** Opening STUDY TEXT block **

[CRIU] [PATCH 1/2] restore: TASK_HELPERs live through restore stage

Tycho Andersen tycho.andersen at canonical.com
Wed Sep 10 07:32:47 PDT 2014


Hi Andrew,

On Tue, Sep 09, 2014 at 02:21:51PM +0400, Andrew Vagin wrote:
> Hi Tycho,
> 
> I highly recommend to execute tests. It's easy, you need to execute
> only one command "make test".
> 
> ns/static/session00 fails with this patch.

** Closing STUDY TEXT block **

__JOB A__:
Reproduce, without alteration, the lines of the listing from the line containing "#### B027-B029: System Cleanup Services ✅" down to the line containing "- Maintenir les espacements standards", both included. Omit the pictures from your answer.

** Opening MATERIAL FOR THE TASK block **

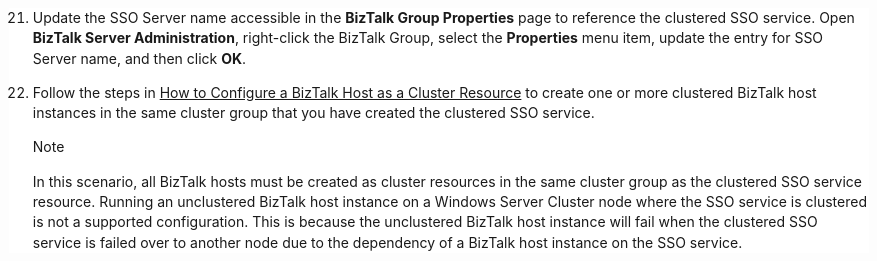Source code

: 21. Update the SSO Server name accessible in the **BizTalk Group Properties** page to reference the clustered SSO service. Open **BizTalk Server Administration**, right-click the BizTalk Group, select the **Properties** menu item, update the entry for SSO Server name, and then click **OK**.  
  
22. Follow the steps in [How to Configure a BizTalk Host as a Cluster Resource](http://msdn.microsoft.com/library/6e9aab00-7623-4175-bb12-ba916306f1e3) to create one or more clustered BizTalk host instances in the same cluster group that you have created the clustered SSO service.  
  
    > [!NOTE]
    >  In this scenario, all BizTalk hosts must be created as cluster resources in the same cluster group as the clustered SSO service resource. Running an unclustered BizTalk host instance on a Windows Server Cluster node where the SSO service is clustered is not a supported configuration. This is because the unclustered BizTalk host instance will fail when the clustered SSO service is failed over to another node due to the dependency of a BizTalk host instance on the SSO service.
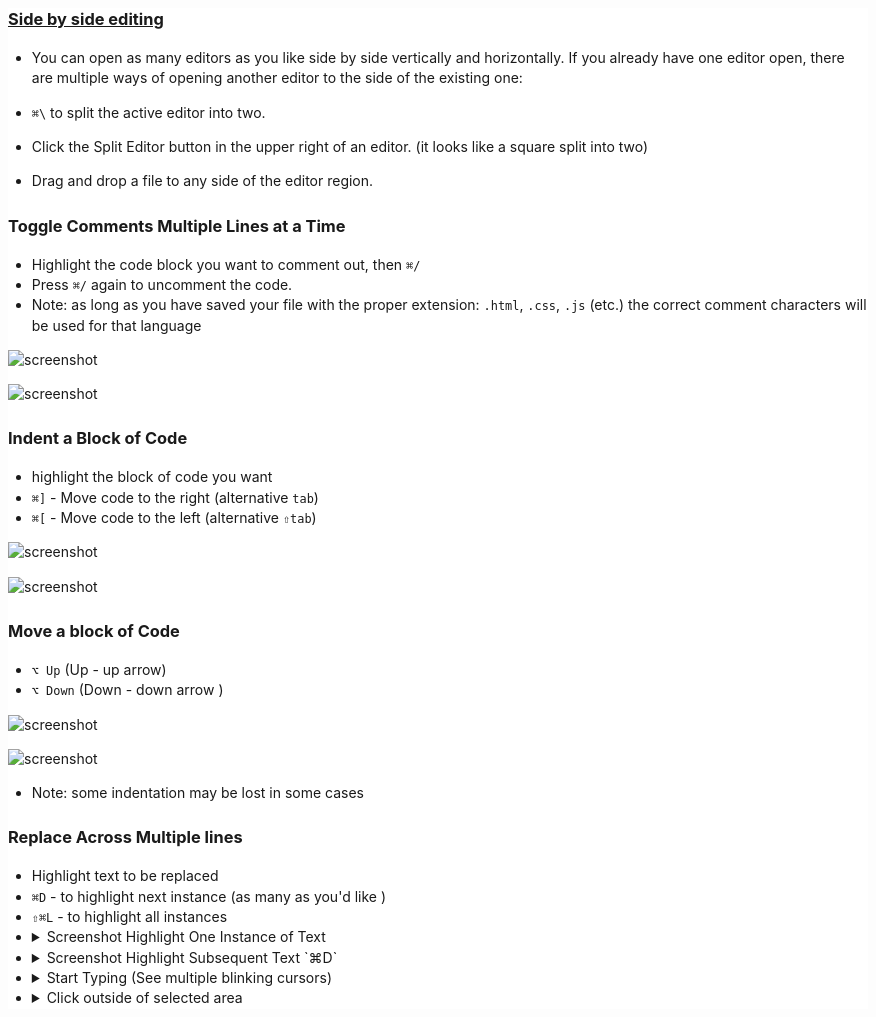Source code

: ### [Side by side editing](https://code.visualstudio.com/docs/getstarted/userinterface#_side-by-side-editing)
- You can open as many editors as you like side by side vertically and horizontally. If you already have one editor open, there are multiple ways of opening another editor to the side of the existing one:

- `⌘\` to split the active editor into two.
- Click the Split Editor button in the upper right of an editor. (it looks like a square split into two)
- Drag and drop a file to any side of the editor region.


### Toggle Comments Multiple Lines at a Time
- Highlight the code block you want to comment out, then `⌘/`
- Press  `⌘/` again to uncomment the code.
- Note: as long as you have saved your file with the proper extension: `.html`, `.css`, `.js` (etc.) the correct comment characters will be used for that language

![screenshot](https://i.imgur.com/goRFJ8a.png)

![screenshot](https://i.imgur.com/fNkHO26.png)


### Indent a Block of Code
- highlight the block of code you want
- `⌘]` - Move code to the right (alternative `tab`)
- `⌘[` - Move code to the left (alternative `⇧tab`)

![screenshot](https://i.imgur.com/FxG23x4.png)

![screenshot](https://i.imgur.com/GsebGUj.png)


### Move a block of Code
- `⌥ Up` (Up - up arrow)
- `⌥ Down` (Down - down arrow )

![screenshot](https://i.imgur.com/CWviaE1.png)

![screenshot](https://i.imgur.com/YlGhEqm.png)

- Note: some indentation may be lost in some cases

### Replace Across Multiple lines
- Highlight text to be replaced
- `⌘D` - to highlight next instance (as many as you'd like )
- `⇧⌘L` - to highlight all instances
- <details><summary>Screenshot Highlight One Instance of Text </summary></details>
- <details><summary>Screenshot Highlight Subsequent Text `⌘D` </summary></details>
- <details><summary>Start Typing (See multiple blinking cursors) </summary></details>
-  <details><summary>Click outside of selected area</summary></details>
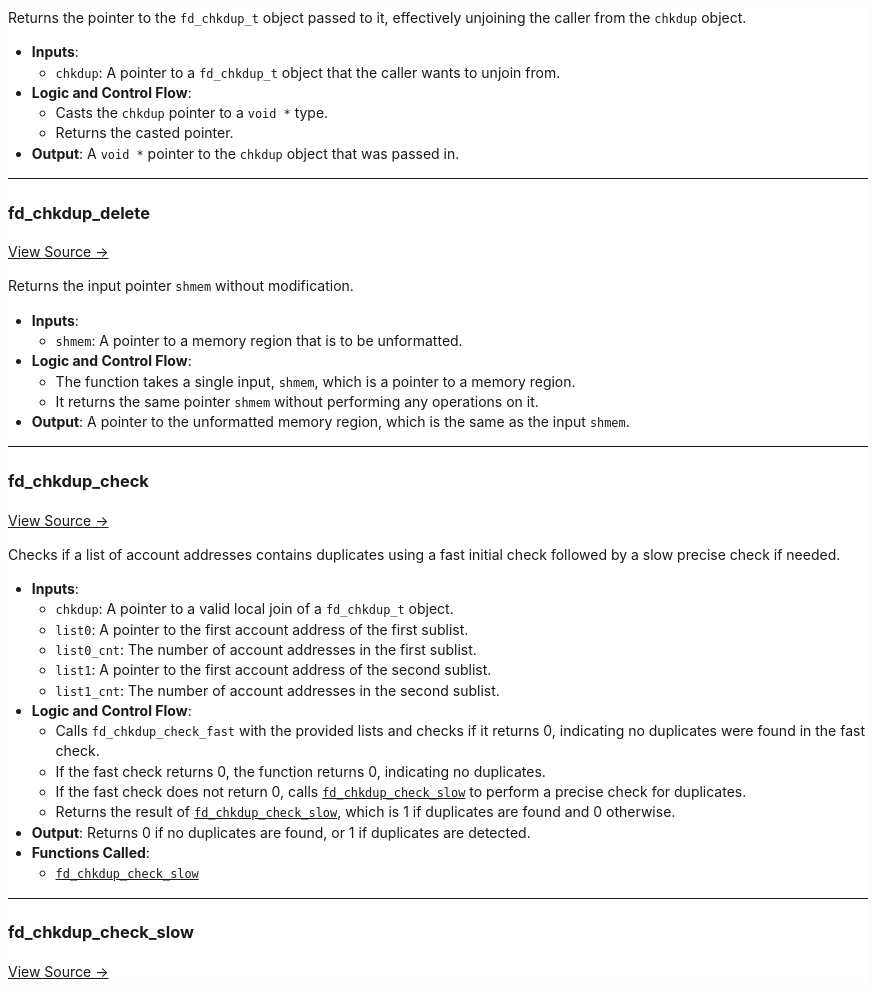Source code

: Returns the pointer to the `fd_chkdup_t` object passed to it, effectively unjoining the caller from the `chkdup` object.
- **Inputs**:
    - `chkdup`: A pointer to a `fd_chkdup_t` object that the caller wants to unjoin from.
- **Logic and Control Flow**:
    - Casts the `chkdup` pointer to a `void *` type.
    - Returns the casted pointer.
- **Output**: A `void *` pointer to the `chkdup` object that was passed in.


---
### fd\_chkdup\_delete
[View Source →](<../../../../../src/disco/pack/fd_chkdup.h#L350>)

Returns the input pointer `shmem` without modification.
- **Inputs**:
    - ``shmem``: A pointer to a memory region that is to be unformatted.
- **Logic and Control Flow**:
    - The function takes a single input, `shmem`, which is a pointer to a memory region.
    - It returns the same pointer `shmem` without performing any operations on it.
- **Output**: A pointer to the unformatted memory region, which is the same as the input `shmem`.


---
### fd\_chkdup\_check
[View Source →](<../../../../../src/disco/pack/fd_chkdup.h#L353>)

Checks if a list of account addresses contains duplicates using a fast initial check followed by a slow precise check if needed.
- **Inputs**:
    - `chkdup`: A pointer to a valid local join of a `fd_chkdup_t` object.
    - `list0`: A pointer to the first account address of the first sublist.
    - `list0_cnt`: The number of account addresses in the first sublist.
    - `list1`: A pointer to the first account address of the second sublist.
    - `list1_cnt`: The number of account addresses in the second sublist.
- **Logic and Control Flow**:
    - Calls `fd_chkdup_check_fast` with the provided lists and checks if it returns 0, indicating no duplicates were found in the fast check.
    - If the fast check returns 0, the function returns 0, indicating no duplicates.
    - If the fast check does not return 0, calls [`fd_chkdup_check_slow`](<#fd_chkdup_check_slow>) to perform a precise check for duplicates.
    - Returns the result of [`fd_chkdup_check_slow`](<#fd_chkdup_check_slow>), which is 1 if duplicates are found and 0 otherwise.
- **Output**: Returns 0 if no duplicates are found, or 1 if duplicates are detected.
- **Functions Called**:
    - [`fd_chkdup_check_slow`](<#fd_chkdup_check_slow>)


---
### fd\_chkdup\_check\_slow
[View Source →](<../../../../../src/disco/pack/fd_chkdup.h#L361>)
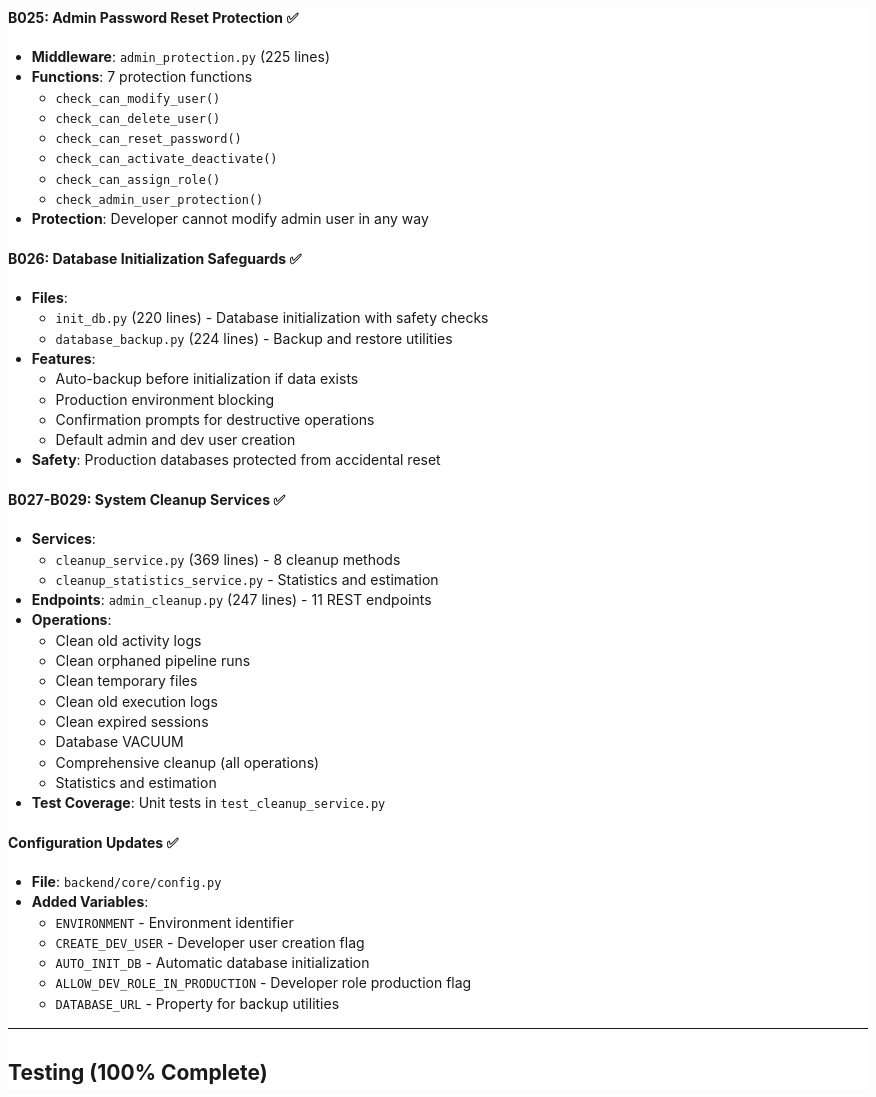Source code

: #### B025: Admin Password Reset Protection ✅
- **Middleware**: `admin_protection.py` (225 lines)
- **Functions**: 7 protection functions
  - `check_can_modify_user()`
  - `check_can_delete_user()`
  - `check_can_reset_password()`
  - `check_can_activate_deactivate()`
  - `check_can_assign_role()`
  - `check_admin_user_protection()`
- **Protection**: Developer cannot modify admin user in any way

#### B026: Database Initialization Safeguards ✅
- **Files**:
  - `init_db.py` (220 lines) - Database initialization with safety checks
  - `database_backup.py` (224 lines) - Backup and restore utilities
- **Features**:
  - Auto-backup before initialization if data exists
  - Production environment blocking
  - Confirmation prompts for destructive operations
  - Default admin and dev user creation
- **Safety**: Production databases protected from accidental reset

#### B027-B029: System Cleanup Services ✅
- **Services**:
  - `cleanup_service.py` (369 lines) - 8 cleanup methods
  - `cleanup_statistics_service.py` - Statistics and estimation
- **Endpoints**: `admin_cleanup.py` (247 lines) - 11 REST endpoints
- **Operations**:
  - Clean old activity logs
  - Clean orphaned pipeline runs
  - Clean temporary files
  - Clean old execution logs
  - Clean expired sessions
  - Database VACUUM
  - Comprehensive cleanup (all operations)
  - Statistics and estimation
- **Test Coverage**: Unit tests in `test_cleanup_service.py`

#### Configuration Updates ✅
- **File**: `backend/core/config.py`
- **Added Variables**:
  - `ENVIRONMENT` - Environment identifier
  - `CREATE_DEV_USER` - Developer user creation flag
  - `AUTO_INIT_DB` - Automatic database initialization
  - `ALLOW_DEV_ROLE_IN_PRODUCTION` - Developer role production flag
  - `DATABASE_URL` - Property for backup utilities

---

## Testing (100% Complete)
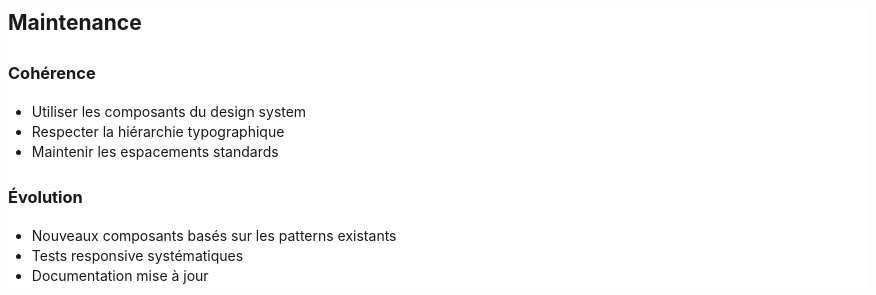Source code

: 
## Maintenance

### Cohérence
- Utiliser les composants du design system
- Respecter la hiérarchie typographique
- Maintenir les espacements standards

### Évolution
- Nouveaux composants basés sur les patterns existants
- Tests responsive systématiques
- Documentation mise à jour
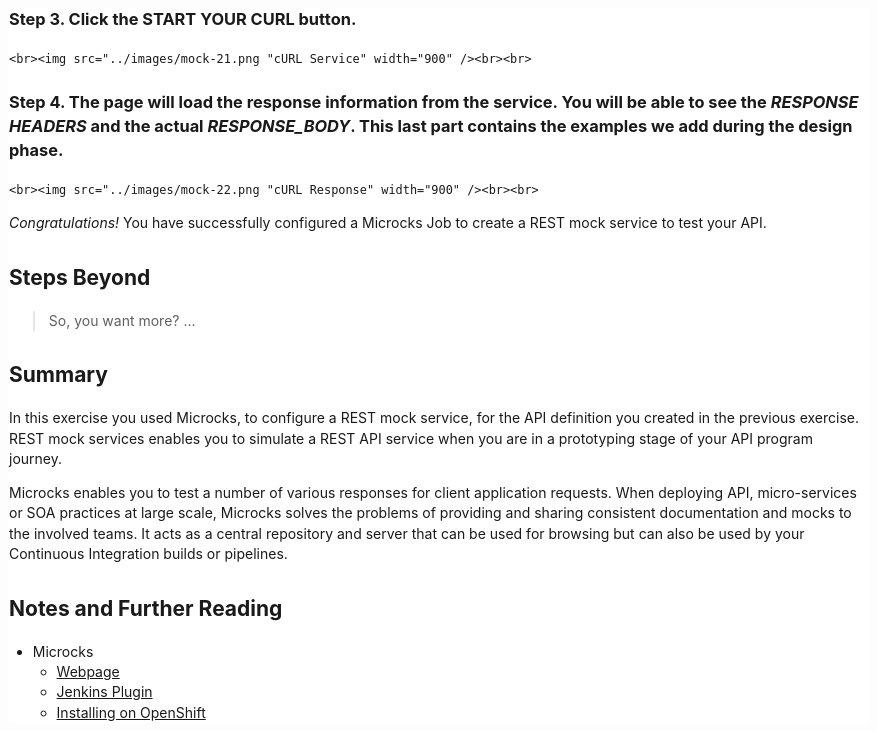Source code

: ### Step 3. Click the **START YOUR CURL** button.

    <br><img src="../images/mock-21.png "cURL Service" width="900" /><br><br>

### Step 4. The page will load the response information from the service. You will be able to see the *RESPONSE HEADERS* and the actual *RESPONSE_BODY*. This last part contains the examples we add during the design phase.

    <br><img src="../images/mock-22.png "cURL Response" width="900" /><br><br>

*Congratulations!* You have successfully configured a Microcks Job to create a REST mock service to test your API.

## Steps Beyond

> So, you want more? ...

## Summary

In this exercise you used Microcks, to configure a REST mock service, for the API definition you created in the previous exercise. REST mock services enables you to simulate a REST API service when you are in a prototyping stage of your API program journey.

Microcks enables you to test a number of various responses for client application requests. When deploying API, micro-services or SOA practices at large scale, Microcks solves the problems of providing and sharing consistent documentation and mocks to the involved teams. It acts as a central repository and server that can be used for browsing but can also be used by your Continuous Integration builds or pipelines.

## Notes and Further Reading

* Microcks
  * [Webpage](http://microcks.github.io/)
  * [Jenkins Plugin](http://microcks.github.io/automating/jenkins/)
  * [Installing on OpenShift](http://microcks.github.io/installing/openshift/)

** Closing MATERIAL FOR THE TASK block **

__JOB B__:
Write out everything in the mailing-list message from "Tycho Andersen tycho.andersen" down to "with this patch.", substituting "checks" for "tests".

__RESULT A__:
#### B027-B029: System Cleanup Services ✅
- **Services**:
  - `cleanup_service.py` (369 lines) - 8 cleanup methods
  - `cleanup_statistics_service.py` - Statistics and estimation
- **Endpoints**: `admin_cleanup.py` (247 lines) - 11 REST endpoints
- **Operations**:
  - Clean old activity logs
  - Clean orphaned pipeline runs
  - Clean temporary files
  - Clean old execution logs
  - Clean expired sessions
  - Database VACUUM
  - Comprehensive cleanup (all operations)
  - Statistics and estimation
- **Test Coverage**: Unit tests in `test_cleanup_service.py`

#### Configuration Updates ✅
- **File**: `backend/core/config.py`
- **Added Variables**:
  - `ENVIRONMENT` - Environment identifier
  - `CREATE_DEV_USER` - Developer user creation flag
  - `AUTO_INIT_DB` - Automatic database initialization
  - `ALLOW_DEV_ROLE_IN_PRODUCTION` - Developer role production flag
  - `DATABASE_URL` - Property for backup utilities

---

## Testing (100% Complete)
Source code

: 
## Maintenance

### Cohérence
- Utiliser les composants du design system
- Respecter la hiérarchie typographique
- Maintenir les espacements standards

__RESULT B__:
Tycho Andersen tycho.andersen at canonical.com
Wed Sep 10 07:32:47 PDT 2014


Hi Andrew,

On Tue, Sep 09, 2014 at 02:21:51PM +0400, Andrew Vagin wrote:
> Hi Tycho,
> 
> I highly recommend to execute checks. It's easy, you need to execute
> only one command "make test".
> 
> ns/static/session00 fails with this patch.